Ansonsten glaube ich, dass auch Staffan de Mistura, der ja derzeit einige internationale Interviews gegeben hat, einige konkrete Vorstellungen darüber hat, in welchem Format - vielleicht um das E3+3-Format herum oder unter Beteiligung anderer regionaler Spieler - man tatsächlich vorankommen könnte. Aber das setzt voraus, dass jeder einzelne dieser regionalen Spieler sozusagen bereit ist, auch ein Stück weit über seinen eigenen Schatten zu springen und in dem Wunsch, diesen schrecklichen Bürgerkrieg zu beenden, politische Risiken einzugehen. Aber da sind wir dann wieder da, wo wir waren, als ich versucht habe, auf die Frage von Herrn Towfigh Nia zu antworten.

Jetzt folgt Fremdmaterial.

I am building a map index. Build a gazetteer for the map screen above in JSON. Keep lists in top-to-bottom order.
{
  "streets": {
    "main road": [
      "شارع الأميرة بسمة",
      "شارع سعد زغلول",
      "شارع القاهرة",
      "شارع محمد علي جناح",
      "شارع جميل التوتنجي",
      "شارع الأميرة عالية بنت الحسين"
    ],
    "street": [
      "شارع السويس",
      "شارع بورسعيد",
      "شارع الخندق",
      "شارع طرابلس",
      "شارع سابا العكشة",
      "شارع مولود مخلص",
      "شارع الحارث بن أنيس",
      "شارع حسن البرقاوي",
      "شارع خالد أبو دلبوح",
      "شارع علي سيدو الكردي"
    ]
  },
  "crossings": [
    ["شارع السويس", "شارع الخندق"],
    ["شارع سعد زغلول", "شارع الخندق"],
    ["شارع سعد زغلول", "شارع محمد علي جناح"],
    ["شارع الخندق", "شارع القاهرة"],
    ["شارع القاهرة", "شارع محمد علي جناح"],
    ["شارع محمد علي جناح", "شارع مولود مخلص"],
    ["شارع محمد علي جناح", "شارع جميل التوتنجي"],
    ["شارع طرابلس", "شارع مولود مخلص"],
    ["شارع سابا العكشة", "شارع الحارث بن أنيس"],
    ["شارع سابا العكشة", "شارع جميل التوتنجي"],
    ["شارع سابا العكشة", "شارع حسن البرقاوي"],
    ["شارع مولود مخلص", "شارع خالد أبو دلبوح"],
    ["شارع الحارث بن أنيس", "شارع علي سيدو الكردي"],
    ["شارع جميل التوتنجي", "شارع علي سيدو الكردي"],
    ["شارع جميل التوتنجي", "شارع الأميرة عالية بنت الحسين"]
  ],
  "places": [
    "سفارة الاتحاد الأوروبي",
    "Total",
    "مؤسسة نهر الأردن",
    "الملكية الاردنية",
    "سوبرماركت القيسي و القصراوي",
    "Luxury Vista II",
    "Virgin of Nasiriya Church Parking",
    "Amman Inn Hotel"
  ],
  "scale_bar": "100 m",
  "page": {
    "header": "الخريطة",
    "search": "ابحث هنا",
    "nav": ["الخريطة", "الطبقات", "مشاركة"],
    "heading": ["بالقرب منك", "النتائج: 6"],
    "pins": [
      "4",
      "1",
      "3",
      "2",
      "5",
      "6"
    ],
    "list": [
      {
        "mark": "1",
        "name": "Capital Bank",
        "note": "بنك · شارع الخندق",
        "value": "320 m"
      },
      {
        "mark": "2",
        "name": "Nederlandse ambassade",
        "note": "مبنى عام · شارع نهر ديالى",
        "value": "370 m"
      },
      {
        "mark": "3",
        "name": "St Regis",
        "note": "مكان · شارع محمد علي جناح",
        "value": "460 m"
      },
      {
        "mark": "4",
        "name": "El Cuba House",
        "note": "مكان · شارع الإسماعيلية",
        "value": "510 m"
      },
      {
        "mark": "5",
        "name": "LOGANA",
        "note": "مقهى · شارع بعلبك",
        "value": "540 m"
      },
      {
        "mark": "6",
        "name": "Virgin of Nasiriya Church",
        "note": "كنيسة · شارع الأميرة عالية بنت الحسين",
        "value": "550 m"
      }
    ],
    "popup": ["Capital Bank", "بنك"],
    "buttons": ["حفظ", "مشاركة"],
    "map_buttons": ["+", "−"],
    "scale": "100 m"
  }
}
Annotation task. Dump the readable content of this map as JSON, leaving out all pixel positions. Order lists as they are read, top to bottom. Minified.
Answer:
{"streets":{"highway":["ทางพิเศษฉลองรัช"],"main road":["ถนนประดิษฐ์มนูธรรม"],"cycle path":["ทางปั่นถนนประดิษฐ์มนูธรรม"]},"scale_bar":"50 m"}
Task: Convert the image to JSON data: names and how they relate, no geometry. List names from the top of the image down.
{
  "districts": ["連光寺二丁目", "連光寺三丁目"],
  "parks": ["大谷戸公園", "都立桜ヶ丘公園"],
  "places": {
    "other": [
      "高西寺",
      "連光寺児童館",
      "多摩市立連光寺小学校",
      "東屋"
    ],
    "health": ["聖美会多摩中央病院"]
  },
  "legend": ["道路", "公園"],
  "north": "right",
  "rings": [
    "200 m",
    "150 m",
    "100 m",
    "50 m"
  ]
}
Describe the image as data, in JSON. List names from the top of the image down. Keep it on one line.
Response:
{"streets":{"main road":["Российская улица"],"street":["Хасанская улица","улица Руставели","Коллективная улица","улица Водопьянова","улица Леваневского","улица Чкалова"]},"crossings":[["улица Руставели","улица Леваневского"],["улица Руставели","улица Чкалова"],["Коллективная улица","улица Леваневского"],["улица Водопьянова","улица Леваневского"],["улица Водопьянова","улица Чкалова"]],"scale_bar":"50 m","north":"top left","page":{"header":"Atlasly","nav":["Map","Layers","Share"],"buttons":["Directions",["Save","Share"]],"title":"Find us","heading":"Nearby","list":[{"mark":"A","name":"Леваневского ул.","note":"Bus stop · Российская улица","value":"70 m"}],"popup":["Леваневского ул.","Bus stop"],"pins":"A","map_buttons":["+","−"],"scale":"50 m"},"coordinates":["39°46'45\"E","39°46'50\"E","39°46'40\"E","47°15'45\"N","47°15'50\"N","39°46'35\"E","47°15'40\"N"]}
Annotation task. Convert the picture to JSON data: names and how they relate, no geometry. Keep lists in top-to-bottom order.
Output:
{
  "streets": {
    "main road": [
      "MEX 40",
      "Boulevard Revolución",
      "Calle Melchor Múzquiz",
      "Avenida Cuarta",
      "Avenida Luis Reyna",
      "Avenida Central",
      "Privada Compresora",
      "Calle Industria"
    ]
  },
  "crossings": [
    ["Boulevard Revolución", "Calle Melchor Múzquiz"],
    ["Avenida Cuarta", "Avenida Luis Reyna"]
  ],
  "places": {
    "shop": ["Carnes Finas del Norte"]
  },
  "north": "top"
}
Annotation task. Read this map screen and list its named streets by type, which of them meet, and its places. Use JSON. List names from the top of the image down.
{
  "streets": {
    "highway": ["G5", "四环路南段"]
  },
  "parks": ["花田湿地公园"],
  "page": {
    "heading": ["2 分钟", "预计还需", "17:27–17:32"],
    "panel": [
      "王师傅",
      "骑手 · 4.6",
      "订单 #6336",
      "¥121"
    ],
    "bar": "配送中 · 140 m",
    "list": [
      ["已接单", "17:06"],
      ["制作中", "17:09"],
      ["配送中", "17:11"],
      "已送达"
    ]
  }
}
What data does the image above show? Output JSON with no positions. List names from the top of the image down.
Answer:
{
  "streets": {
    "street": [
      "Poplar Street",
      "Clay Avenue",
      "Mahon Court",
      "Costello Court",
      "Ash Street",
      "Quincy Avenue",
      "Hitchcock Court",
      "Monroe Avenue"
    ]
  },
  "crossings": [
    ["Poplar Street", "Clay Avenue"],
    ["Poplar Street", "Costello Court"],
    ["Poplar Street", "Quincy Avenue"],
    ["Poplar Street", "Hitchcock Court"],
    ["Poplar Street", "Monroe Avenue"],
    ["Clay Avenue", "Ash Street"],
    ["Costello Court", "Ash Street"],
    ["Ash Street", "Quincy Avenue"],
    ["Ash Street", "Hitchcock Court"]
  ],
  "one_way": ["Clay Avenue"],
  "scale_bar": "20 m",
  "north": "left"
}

FRAGE: Herr Schäfer, SPD-Abgeordnete haben gestern getwittert, dass ihnen Herr Steinmeier einen konkreten Plan für Frieden in Syrien präsentiert habe. Können Sie uns einmal verraten, wie der aussieht?

DR. SCHÄFER: Es wäre schön, wenn das so wäre. Dann müssten Sie mir vorher das Wort "konkret" definieren. Vielleicht versuche ich es einmal: Viel konkreter als das, was ich gerade zu erläutern versucht habe, und viel konkreter als die Bereitschaft der deutschen Außenpolitik, sich in und für Syrien zu engagieren, kann ich es, glaube ich, zum jetzigen Zeitpunkt nicht fassen. Es braucht auch noch eine Menge an Vorgesprächen, glaube ich. Wir dürfen miteinander nicht in Tagen denken, sondern wir müssen - ich fürchte, über Monaten bzw. mindestens Wochen hinweg - miteinander sprechen, wenn es darum geht, nach Lösungen zu suchen. Die Generalversammlung der Vereinten Nationen, die ja von der Bundeskanzlerin und dann noch vom Außenminister besucht werden wird, könnte eine Gelegenheit dafür sein, weil dann alle wichtigen Entscheidungsträger in New York zusammenkommen werden, um miteinander - vielleicht in unterschiedlichen Formaten - das Gespräch zu suchen und entsprechende Vorbereitungen zu treffen. Danach - das wissen Sie - hat der Außenminister ja bereits für den Oktober eine Reise in den Iran angekündigt. Auch das wäre noch einmal eine Gelegenheit, um mit unseren iranischen Gesprächspartnern das Gespräch auch über Syrien zu suchen. Mit unseren Partnern im Nahen und Mittleren Osten stehen wir sowieso im ständigen Austausch.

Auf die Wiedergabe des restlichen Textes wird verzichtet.